Cousin Metamaps
Toiling away on a project like Sembl can be lonely, so I was chuffed this week to make an acquaintance with Metamaps – or more particularly, Ishan Shapiro, one of its founders – and to discover some shared heritage.
Sembl is a descendant of the Glass Bead Game, and its purpose – or one of them – is to foster collaborative sensemaking. In its first form the game aspect of Sembl dominates its role as a sensemaking tool. But part of the reason I adopted this mission to bring Sembl into being was that I’ve been disappointed by every single mindmapping tool I’ve ever tried – because I want to be able to handcraft my own connections between nodes.

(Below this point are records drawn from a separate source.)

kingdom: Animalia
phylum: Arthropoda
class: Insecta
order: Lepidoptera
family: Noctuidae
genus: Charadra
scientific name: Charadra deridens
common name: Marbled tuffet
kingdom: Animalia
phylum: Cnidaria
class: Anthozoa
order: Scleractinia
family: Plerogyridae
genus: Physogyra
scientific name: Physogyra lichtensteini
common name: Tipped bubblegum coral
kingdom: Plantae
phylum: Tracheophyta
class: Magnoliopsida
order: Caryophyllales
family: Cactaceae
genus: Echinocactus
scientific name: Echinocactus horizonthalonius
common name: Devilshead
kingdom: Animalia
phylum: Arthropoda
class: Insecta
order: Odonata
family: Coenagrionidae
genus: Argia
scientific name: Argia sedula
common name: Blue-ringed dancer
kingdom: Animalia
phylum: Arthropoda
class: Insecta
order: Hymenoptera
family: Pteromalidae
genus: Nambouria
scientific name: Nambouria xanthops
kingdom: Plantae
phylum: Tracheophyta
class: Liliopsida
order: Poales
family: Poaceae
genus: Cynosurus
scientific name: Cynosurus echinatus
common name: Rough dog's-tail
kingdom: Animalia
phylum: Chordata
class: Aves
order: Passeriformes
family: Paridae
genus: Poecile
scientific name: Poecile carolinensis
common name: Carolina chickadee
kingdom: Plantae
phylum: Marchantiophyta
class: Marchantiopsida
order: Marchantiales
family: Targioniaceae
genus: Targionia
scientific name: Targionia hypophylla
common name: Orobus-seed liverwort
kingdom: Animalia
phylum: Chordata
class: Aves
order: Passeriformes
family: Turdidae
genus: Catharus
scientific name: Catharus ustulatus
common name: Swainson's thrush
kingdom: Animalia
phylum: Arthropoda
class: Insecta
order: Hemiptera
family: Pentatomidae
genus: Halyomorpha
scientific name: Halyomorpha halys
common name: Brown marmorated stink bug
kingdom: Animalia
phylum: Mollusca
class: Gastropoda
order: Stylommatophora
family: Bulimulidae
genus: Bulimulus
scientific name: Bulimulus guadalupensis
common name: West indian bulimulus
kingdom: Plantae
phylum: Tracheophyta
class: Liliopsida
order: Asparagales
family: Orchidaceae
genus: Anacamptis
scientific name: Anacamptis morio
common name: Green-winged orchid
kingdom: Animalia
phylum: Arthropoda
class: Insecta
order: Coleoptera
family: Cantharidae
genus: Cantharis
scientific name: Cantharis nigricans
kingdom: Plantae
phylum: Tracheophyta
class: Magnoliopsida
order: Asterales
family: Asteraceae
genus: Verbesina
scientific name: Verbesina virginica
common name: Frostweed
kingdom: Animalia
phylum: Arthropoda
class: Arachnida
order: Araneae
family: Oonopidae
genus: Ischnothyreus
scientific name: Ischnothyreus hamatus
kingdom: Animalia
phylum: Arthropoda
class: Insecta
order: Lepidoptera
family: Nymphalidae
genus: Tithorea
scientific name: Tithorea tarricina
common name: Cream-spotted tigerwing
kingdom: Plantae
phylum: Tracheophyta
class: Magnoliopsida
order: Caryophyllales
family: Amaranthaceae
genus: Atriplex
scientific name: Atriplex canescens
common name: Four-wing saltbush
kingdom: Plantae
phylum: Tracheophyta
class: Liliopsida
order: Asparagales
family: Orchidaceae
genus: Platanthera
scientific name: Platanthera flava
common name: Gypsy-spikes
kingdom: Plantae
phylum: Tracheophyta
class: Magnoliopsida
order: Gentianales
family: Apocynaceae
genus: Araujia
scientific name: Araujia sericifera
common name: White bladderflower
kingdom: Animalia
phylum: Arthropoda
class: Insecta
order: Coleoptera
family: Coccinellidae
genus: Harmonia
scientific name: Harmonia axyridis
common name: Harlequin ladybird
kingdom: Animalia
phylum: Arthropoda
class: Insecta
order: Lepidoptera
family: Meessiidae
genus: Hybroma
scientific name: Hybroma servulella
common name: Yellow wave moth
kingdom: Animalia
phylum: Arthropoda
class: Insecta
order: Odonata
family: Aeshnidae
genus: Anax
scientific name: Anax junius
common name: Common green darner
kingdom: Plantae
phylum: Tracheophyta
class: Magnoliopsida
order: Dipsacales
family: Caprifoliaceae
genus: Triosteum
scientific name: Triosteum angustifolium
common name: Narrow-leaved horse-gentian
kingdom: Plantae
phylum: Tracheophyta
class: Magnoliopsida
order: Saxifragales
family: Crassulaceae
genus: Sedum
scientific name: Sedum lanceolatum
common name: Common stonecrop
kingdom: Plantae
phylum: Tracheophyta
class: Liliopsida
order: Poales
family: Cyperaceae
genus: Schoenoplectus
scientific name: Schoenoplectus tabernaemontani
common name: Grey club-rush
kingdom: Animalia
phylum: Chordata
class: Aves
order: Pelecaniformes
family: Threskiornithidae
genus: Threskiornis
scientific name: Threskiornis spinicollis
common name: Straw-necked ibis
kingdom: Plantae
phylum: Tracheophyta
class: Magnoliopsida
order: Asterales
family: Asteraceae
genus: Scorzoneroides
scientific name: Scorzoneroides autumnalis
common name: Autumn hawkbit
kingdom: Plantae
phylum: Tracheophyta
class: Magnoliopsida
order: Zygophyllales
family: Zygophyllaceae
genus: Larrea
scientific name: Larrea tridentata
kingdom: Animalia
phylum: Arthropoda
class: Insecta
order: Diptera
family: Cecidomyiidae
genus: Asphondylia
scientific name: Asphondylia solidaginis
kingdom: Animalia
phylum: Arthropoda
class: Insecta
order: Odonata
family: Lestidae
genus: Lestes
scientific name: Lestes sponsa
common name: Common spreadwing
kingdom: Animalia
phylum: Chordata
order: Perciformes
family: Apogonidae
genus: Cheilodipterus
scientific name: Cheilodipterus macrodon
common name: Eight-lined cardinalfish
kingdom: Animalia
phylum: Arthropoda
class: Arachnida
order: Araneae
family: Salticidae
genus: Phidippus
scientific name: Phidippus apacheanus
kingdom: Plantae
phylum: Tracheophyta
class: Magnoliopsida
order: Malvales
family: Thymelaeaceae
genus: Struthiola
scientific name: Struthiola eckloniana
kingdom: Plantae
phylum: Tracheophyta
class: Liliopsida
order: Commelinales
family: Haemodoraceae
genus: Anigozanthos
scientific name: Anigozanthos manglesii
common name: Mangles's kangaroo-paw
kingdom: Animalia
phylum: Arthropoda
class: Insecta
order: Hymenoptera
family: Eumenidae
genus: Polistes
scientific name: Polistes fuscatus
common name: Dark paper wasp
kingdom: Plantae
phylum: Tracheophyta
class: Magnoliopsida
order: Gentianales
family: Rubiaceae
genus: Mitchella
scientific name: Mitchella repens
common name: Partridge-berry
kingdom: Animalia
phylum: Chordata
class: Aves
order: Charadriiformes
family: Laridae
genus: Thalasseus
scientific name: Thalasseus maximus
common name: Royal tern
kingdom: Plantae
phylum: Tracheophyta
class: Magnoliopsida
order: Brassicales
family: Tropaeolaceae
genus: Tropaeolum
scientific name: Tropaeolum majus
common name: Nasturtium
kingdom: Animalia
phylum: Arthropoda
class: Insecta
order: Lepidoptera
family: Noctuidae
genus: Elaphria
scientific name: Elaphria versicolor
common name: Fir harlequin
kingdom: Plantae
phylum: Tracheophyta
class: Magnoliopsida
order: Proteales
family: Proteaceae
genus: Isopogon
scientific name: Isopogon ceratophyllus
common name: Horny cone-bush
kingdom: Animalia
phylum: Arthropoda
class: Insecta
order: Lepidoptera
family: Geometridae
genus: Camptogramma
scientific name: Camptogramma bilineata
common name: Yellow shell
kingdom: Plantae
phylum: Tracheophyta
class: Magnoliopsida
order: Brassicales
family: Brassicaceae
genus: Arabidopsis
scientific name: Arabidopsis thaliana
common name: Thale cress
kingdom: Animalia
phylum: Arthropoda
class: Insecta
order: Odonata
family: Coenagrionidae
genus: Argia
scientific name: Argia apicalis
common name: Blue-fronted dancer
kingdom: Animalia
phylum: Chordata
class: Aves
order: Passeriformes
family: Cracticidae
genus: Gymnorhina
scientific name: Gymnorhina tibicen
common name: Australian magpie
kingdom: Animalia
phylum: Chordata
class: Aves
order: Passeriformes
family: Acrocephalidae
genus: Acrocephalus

For me, generic linking is a major limitation of most mindmapping software because the juice of a story is in the quality – and the nuance – of the relationships between the nodes. So my plan for Sembl has always included a de-gamified version, for personal or collaborative non-linear storytelling.
I was pretty excited to discover Metamaps, because it’s almost exactly the mindmapping tool I’ve always wanted. Then – thrill! – I learned that Metamaps was also inspired by the Glass Bead Game. By my reckoning, that makes Sembl and Metamaps cousins :)
Of course, my first exploratory exercise in Metamaps was Sembl-related, mapping the relationship between analogy-making, assembling and cognition, and their effects. Here’s the result:
I’m sharing a static PNG here because I wanted to show it with all the relationships visible. But (assuming you have requested and received access to Metamaps) you can see – and adapt! – the live version on the Metamaps site.